Nel 2022, le esportazioni del settore hanno registrato una crescita del 16% (a valore), un dato eccezionale, superiore anche alle performance ottenute nel 2021 (+11,7%). Le esportazioni continueranno a crescere anche nel biennio 2023-2024 con tassi intorno al 10%.

L’analisi delle start-up del food

Per l’edizione 2023 del Food Industry Monitor è stata sviluppata un’analisi originale che ha permesso di identificare le start-up italiane operanti nel settore food e analizzarne la governance, le caratteristiche distintive dei modelli di business e le performance.

L’analisi si è focalizzata su un campione di 3.367 imprese create negli ultimi i 10 anni (dal 2012 al 2021) nei diversi comparti del food.

Le start-up sono state suddivise in tre gruppi, in base alla tipologia di struttura proprietaria:

  • start-up indipendenti, ovvero aziende di nuova costituzione fondate da imprenditori/ imprenditrici (83% del campione);
  • start-up supportate da partner industriale, ovvero aziende di nuova costituzione, controllate o partecipate da investitori industriali, ovvero società già operanti nel settore food o in settori affini (15% del campione);
  • start-up supportate da investitore, quindi aziende di nuova costituzione, supportate da fondi di private equity o altri investitori istituzionali (2% del campione).

 

L’età media degli imprenditori e delle imprenditrici che hanno fondato le aziende è piuttosto elevata (48 anni circa), in particolare il 43,4% delle aziende è gestito da amministratori della generazione dei “baby boomer” (nati tra il 1965 e il 1979).

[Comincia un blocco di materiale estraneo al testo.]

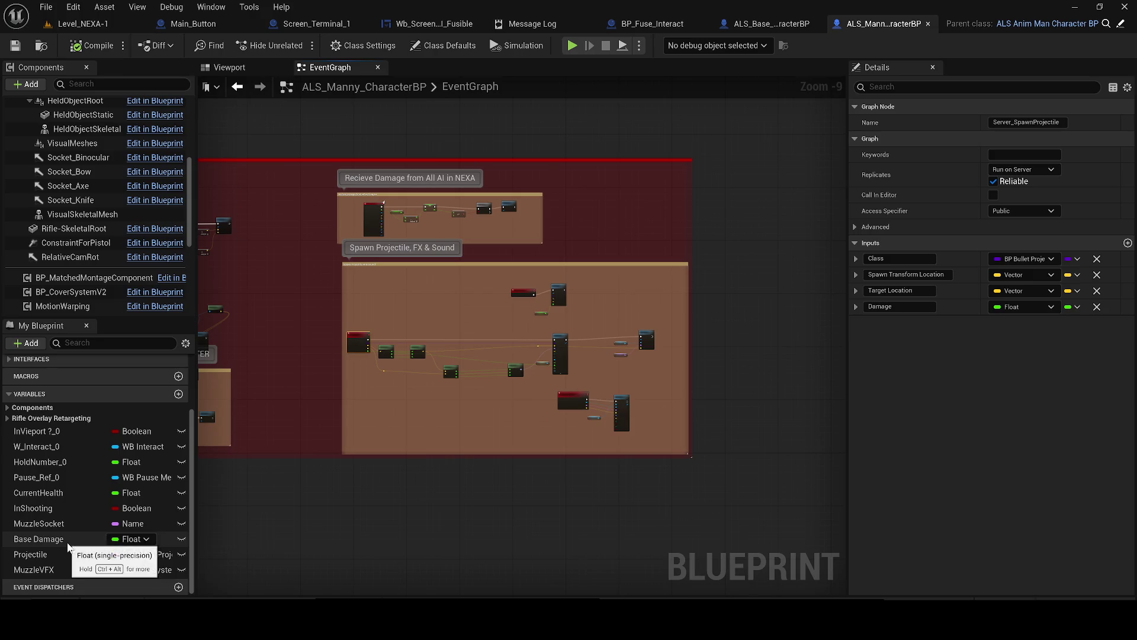
scroll(652, 363, down, 3)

L’incidenza di imprenditrici sul totale dei/delle fondatori/fondatrici varia a seconda del tipo di Start-up: le donne rappresentano il 31,5% nelle Start-up indipendenti, il 16,9% nel caso delle Start-up industriali e solo l’11,9% nelle start up supportate da investitore finanziario. In termini di presenza nei CdA il gender gap resta significativo, con solo il 22,8% del totale degli amministratori e amministratrici di sesso femminile, si tratta di un dato leggermente migliore rispetto alla presenza delle donne nei CdA delle aziende del food (intero campione del Food Industry Monitor) che si attesta al 21,7%.

Da un punto di vista delle dimensioni (in termini di ricavi) si rileva che (nel 2021), il 79% delle aziende del campione ha ricavi inferiori al milione di euro, il 17% tra 1 milione e i 5 milioni e solo il 4% ha ricavi superiori a 5 milioni di euro.

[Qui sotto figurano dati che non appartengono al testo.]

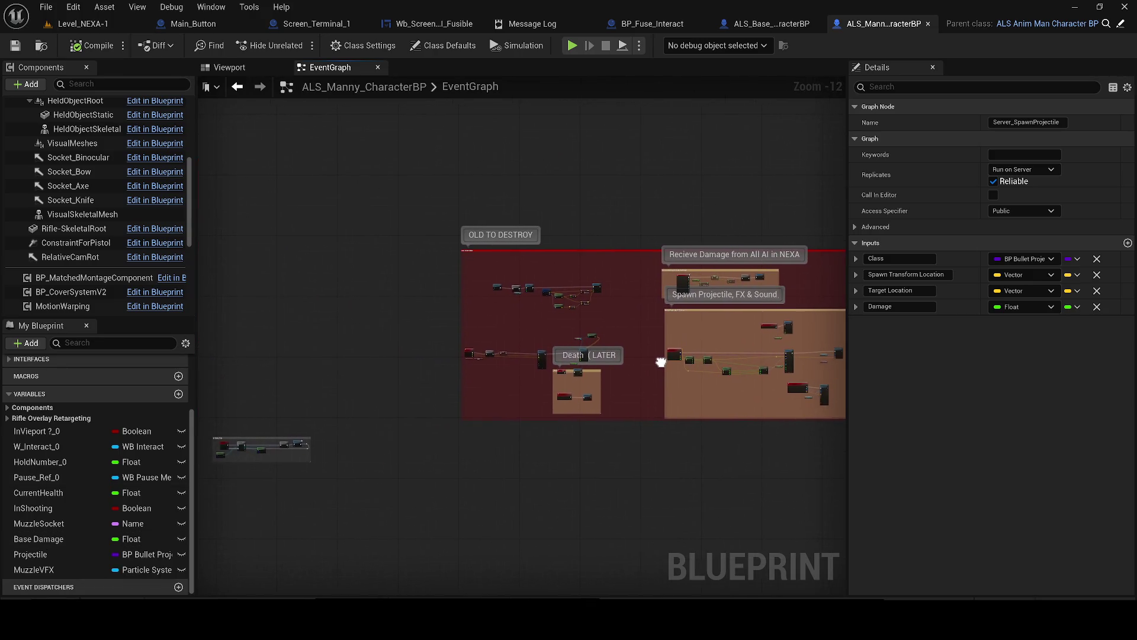
drag(652, 363, 400, 382)
scroll(462, 390, up, 3)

Le aziende indipendenti sono prevalentemente di piccole dimensioni, con un fatturato medio di 1 milione di euro, contro gli oltre 4 milioni delle aziende con investitore industriale e i 2 milioni di quelle supportate da investitore finanziario.

Dal confronto con le performance del campione Start-up e del campione dell’intero settore del food (le aziende mappate dal FIM) si evidenziano migliori performance di crescita (CAGR 2015-2022) per le start-up con un valore pari a 24%. La situazione si inverte se si considera la redditività commerciale media (2015-2021) dove le aziende del food ottengono performance nettamente superiori rispetto alle Start-up. Dal confronto con il ROIC (media 2015-2022) la distanza tra aziende consolidate si riduce, con le start-up che raggiungono 7,2% e il campione del FIM che si attesta a 8,9%. I dati sulla redditività sono determinati anche dal processo di crescita delle Start-up che non hanno ancora raggiunto la massa critica in termini di fatturato e quindi non possono fare leva sull’economie di scala e hanno difficoltà a coprire i costi fissi generati dagli investimenti.

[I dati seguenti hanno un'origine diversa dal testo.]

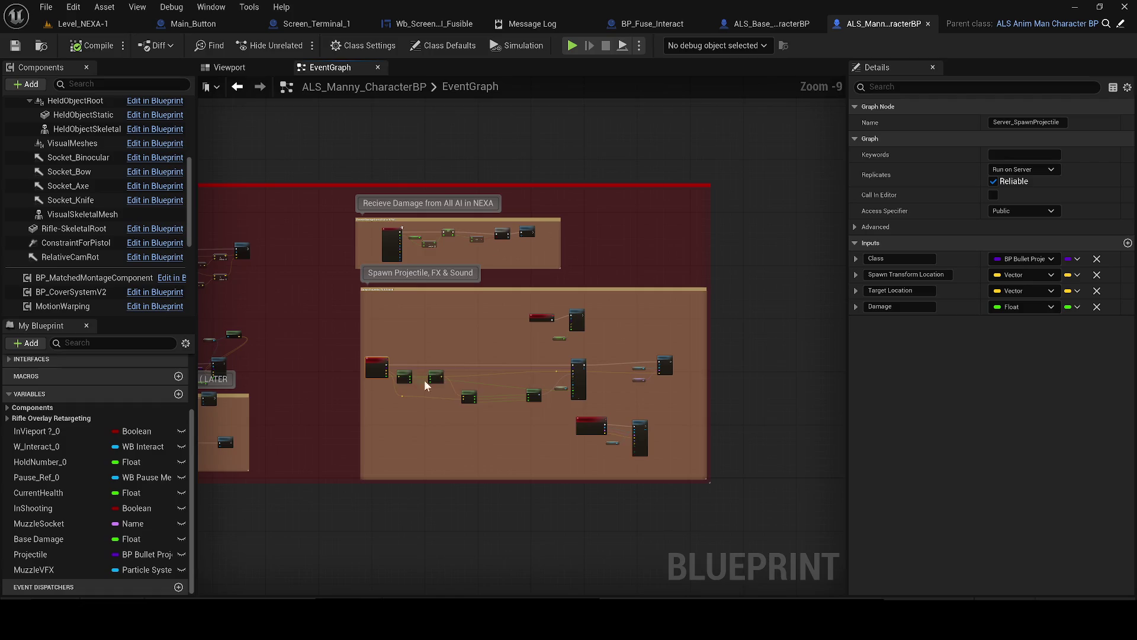
scroll(405, 379, up, 1)
scroll(403, 380, up, 5)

Le performance di crescita pluriennali (CAGR 2015 – 2021) sono leggermente migliori per le aziende supportare da investitori istituzionali, seguite dalle aziende indipendenti e dalle aziende supportate da partner industriali. Le aziende indipendenti hanno ottenuto, nel periodo 2015-2021, i migliori risultati in termini di ROS e un ROIC. Per questo tipo di aziende il livello degli investimenti e la complessità del business realizzato sono, di norma, inferiori a quelle delle altre due tipologie di Start-up e questo contribuisce e spiegare le migliori performance di redditività.

I dati relativi alla ricerca e sviluppo evidenziano che nei 10 anni analizzati le aziende Start-up hanno depositato 316 brevetti, le Start-up più attive su questo fronte sono quelle industriali il 59% di tutti i brevetti, seguite da quelle indipendenti, che, nonostante le minori dimensioni si confermano piuttosto dinamiche in termini d’innovazione.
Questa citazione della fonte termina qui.